349. Telegram From the Department of State to the Embassy in the United Kingdom1

1454. Depcirtel 348.2 Please deliver following message from Secretary to FonSec Butler:3

“Dear Rab:

We also are disturbed by the situation in Saudi Arabia and Yemen of which you wrote in your letter of August 20, and we are troubled by the renewed United Arab Republic overflights of Saudi Arabia. However, we do not anticipate that they are the automatic precursors of further Egyptian attacks, air or ground, on Saudi Arabia unless Faisal intervenes more actively in the Yemen. More recent intelligence has reassured us in holding this view. In any event, we are making urgent representations to the United Arab Republic to stop its overflights and to refrain from rashly reacting to Saudi defensive moves on the frontier. We are also impressing on both the importance for everyone that Faisal and Nasser reach an agreement on Yemen at their forthcoming meeting.

We continue prepared to support Faisal by whatever means seem appropriate in the face of unprovoked hostilities with the United Arab Republic. At the same time, we continue to feel very strongly, and are again so informing the Viceroy, that it is in his best interests not to resume open aid to the Yemeni royalists. We agree with you that he has become increasingly and dangerously isolated from the Arab states. We fear that his aiding the royalists tends to increase that isolation and encourages the threat to his regime from both within and from outside [Page 661] Saudi Arabia. A primary objective of the disengagement agreement, in our view, was to allow Faisal breathing space in order to face internal problems. To encourage him to increase his aid to the royalists, thereby inviting a return of these same problems, would appear dangerous for all of our interests in that area.

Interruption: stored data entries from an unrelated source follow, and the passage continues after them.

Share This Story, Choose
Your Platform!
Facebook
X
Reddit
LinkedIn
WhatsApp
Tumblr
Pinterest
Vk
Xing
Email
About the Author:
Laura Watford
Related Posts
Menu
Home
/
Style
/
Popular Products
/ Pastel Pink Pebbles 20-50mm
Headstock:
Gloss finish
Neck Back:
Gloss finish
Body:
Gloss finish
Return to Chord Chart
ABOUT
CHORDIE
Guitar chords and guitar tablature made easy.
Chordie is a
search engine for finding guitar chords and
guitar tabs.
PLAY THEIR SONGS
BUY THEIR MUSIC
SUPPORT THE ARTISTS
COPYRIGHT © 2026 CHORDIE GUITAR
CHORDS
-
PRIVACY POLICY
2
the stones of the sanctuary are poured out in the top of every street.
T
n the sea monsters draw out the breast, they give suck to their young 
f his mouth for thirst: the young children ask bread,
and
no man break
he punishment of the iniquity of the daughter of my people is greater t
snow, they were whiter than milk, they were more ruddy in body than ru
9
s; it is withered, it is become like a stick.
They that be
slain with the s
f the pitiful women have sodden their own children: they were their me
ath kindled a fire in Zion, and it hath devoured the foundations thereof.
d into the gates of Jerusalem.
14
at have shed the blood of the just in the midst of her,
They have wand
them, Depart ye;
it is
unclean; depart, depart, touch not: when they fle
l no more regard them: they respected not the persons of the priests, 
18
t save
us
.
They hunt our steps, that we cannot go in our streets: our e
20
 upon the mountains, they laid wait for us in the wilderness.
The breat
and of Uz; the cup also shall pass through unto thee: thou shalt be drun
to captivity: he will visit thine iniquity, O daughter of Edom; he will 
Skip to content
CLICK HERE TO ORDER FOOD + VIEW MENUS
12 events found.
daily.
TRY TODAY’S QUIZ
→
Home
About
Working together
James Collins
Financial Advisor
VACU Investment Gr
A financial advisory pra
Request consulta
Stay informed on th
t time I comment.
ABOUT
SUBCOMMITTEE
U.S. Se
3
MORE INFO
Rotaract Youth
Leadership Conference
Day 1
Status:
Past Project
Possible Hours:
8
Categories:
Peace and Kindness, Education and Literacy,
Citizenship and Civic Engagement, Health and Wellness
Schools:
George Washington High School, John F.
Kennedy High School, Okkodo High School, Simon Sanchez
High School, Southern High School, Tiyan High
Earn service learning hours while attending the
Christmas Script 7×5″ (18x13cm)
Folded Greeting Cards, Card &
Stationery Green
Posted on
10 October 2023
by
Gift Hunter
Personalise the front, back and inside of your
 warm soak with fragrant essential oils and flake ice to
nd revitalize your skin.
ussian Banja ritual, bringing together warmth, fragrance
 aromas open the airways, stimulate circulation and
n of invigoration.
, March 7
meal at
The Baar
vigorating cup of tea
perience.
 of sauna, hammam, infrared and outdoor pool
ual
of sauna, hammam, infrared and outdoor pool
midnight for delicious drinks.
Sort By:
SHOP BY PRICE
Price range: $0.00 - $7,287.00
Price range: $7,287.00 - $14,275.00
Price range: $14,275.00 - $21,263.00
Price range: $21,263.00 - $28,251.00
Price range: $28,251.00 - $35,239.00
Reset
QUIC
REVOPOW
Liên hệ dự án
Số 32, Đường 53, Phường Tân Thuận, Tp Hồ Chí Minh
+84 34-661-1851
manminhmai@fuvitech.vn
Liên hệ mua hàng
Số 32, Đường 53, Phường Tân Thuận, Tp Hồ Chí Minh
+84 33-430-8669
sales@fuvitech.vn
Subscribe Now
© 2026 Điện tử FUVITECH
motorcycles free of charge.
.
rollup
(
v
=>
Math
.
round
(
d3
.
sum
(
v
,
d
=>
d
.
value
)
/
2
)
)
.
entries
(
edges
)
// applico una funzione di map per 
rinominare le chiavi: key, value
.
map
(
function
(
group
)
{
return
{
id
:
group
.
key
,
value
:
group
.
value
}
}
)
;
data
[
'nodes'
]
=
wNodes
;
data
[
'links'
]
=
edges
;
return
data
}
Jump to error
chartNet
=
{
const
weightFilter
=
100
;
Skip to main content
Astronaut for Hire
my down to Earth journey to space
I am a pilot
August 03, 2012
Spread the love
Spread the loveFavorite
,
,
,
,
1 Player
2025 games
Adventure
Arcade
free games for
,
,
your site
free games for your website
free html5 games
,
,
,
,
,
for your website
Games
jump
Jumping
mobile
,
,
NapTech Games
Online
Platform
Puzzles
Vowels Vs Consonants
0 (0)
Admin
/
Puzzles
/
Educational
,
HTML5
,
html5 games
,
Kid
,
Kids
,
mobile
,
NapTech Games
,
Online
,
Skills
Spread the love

In the total framework of Anglo-American cooperation throughout the world our differences of view toward Yemen are a friction which it would be good if we could eliminate. As your Charge stated when delivering your message, the basic problem seems to center around tactics in dealing with Nasser. This, I understand, is to be the subject of forthcoming working level discussions between our people, the outcome of which I have no wish to prejudge. I hope, however, that through our continued concentrated efforts we can more narrowly define those points wherein we differ in the Middle East so as better to focus our efforts on resolving them and on more closely coordinating our policies in that part of the world.

With warm personal regards,

Sincerely, Dean Rusk

Rusk
  1. Source: National Archives and Records Administration, RG 59, Central Files 1964-66, POL 1 SAUD-UAR. Secret; Limdis. Drafted by Moore on August 27; cleared by Symmes, Grant, and Director of the Office of British Commonwealth and Northern European Affairs J. Harold Shullaw; and approved by Rusk. Repeated to Cairo, Jidda, Baghdad, Beirut, Damascus, Kuwait, Taiz, and Amman.
  2. Circular telegram 348, August 22, reported that British Charge Greenhill called on Secretary Rusk August 21 to discuss an urgent letter from Foreign Secretary Butler concerning the threatened increase of friction between the United Arab Republic and Saudi Arabia in Yemen. Butler appealed for coordination of U.S. and U.K. policies and requested that the United States strongly urge Nasser to reach a political arrangement with Faisal at their Alexandria meeting. (Ibid.)
  3. In telegram 998 from London, August 29, Ambassador Bruce reported that after he delivered the Secretary’s message to Butler, the Foreign Secretary had demurred at the suggestion that Faisal’s resuming aid to the Yemeni royalists would be damaging to “all of our interests.” He thought that such aid might prevent Nasser from triumphing in Yemen, which was all to the good, since having Yemen become “an Egyptian fief” was “not in any of our interests.” Also, since recent developments made any coalition government in Yemen improbable in the near future, Butler did not see what agreement Faisal and Nasser were likely to work out in Alexandria. (Ibid.)